# Philosophy!



## Azrubêl (Mar 3, 2017)

Is anyone here interested in philosophy? My favorite period is 19th Century Idealism, and my favorite philosopher to study is Hegel. I also am interested in Ayn Rand, especially her ethics and aesthetics.

Some of my favorite thinkers/writers who are not strictly philosophers include Ralph Waldo Emerson, Graham Hancock, Terence McKenna, and, of course, Tolkien!

The philosophy work I'm reading right now is Hegel's _Science of Logic,_ and I've also been reading selections from Bertrand Russell's _History of Western Philosophy_.

How about you all?


----------



## Rilien (Apr 19, 2017)

I'm not super well-read in philosophy, but I did read Russell's history and enjoyed it a lot!
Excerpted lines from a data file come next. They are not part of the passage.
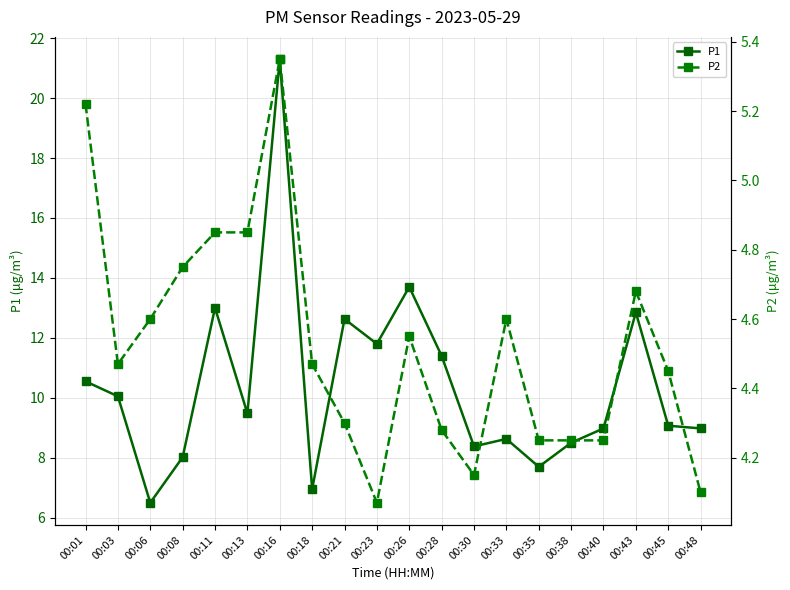

How many interior local peaks does the P1 series have?

6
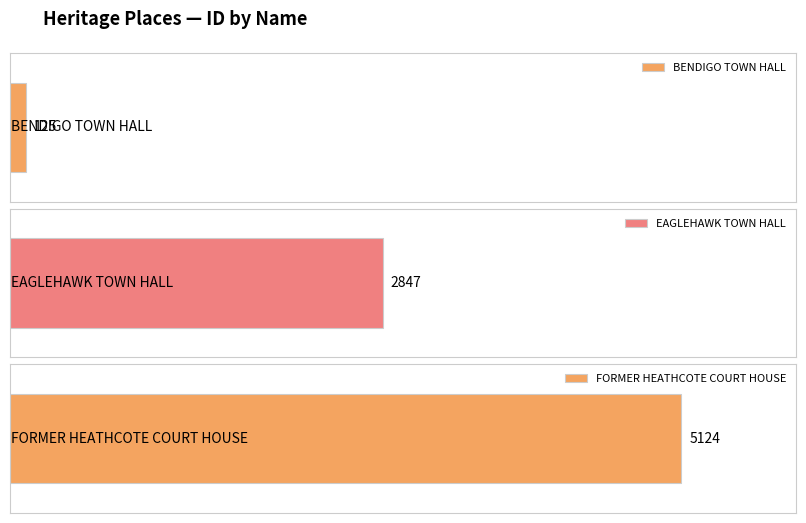

What is the difference between the values at BENDIGO TOWN HALL and EAGLEHAWK TOWN HALL?

2722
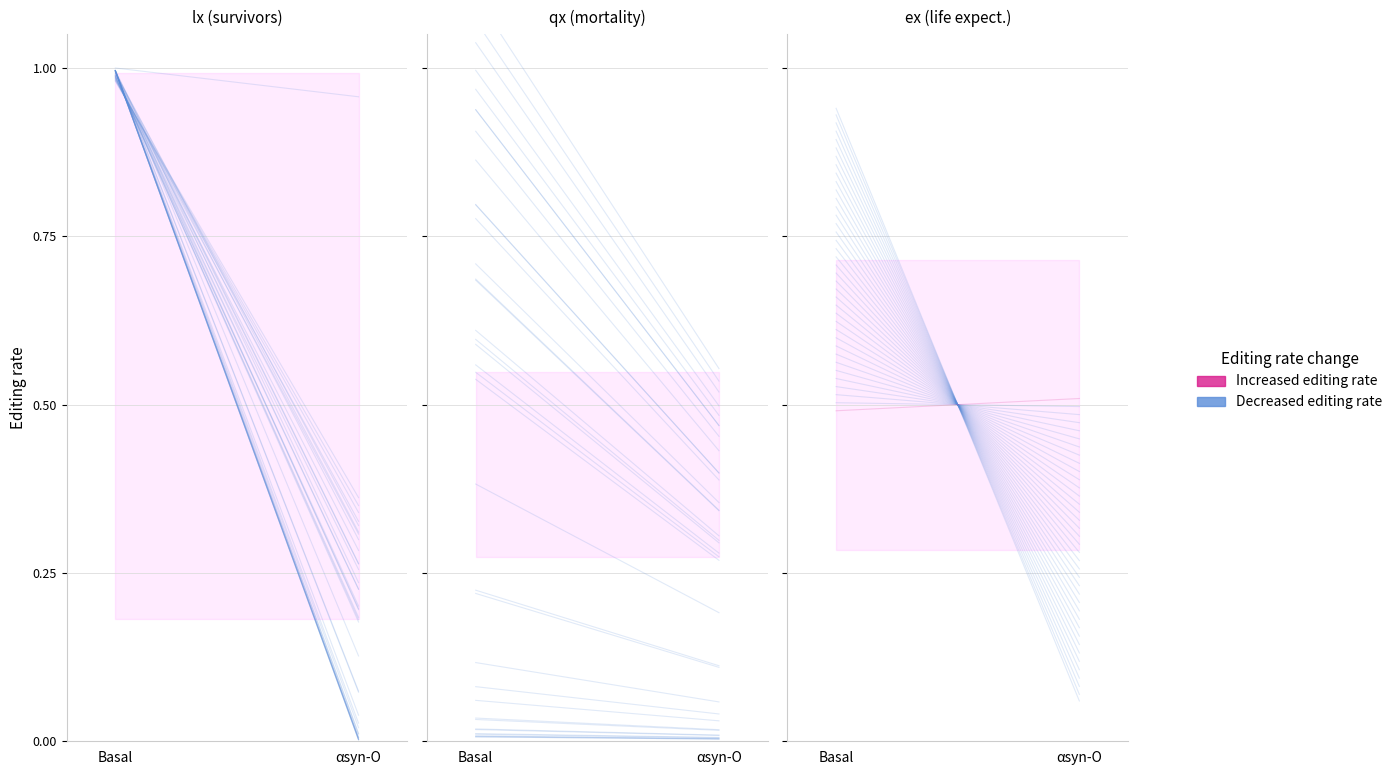

How many values in the qx ×1000 series are below 2?

1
Enough so that I've considered reading it a second time...

Another philosophy book I've enjoyed is On Desire by William Irvine.


----------



## Sir Gawain d'Orchany (Jan 11, 2018)

For me my favorite writers are Edgar Allen Poe, Tolkien, JK Rowling, CS Lewis, Terrance Dicks, Gary Russell, Barry Letts, Stephen King, Anne Rice, Bram Stoker and Mary Shelley.
Thinker wise: Merlin, Nostradamus, Poe, ect.


----------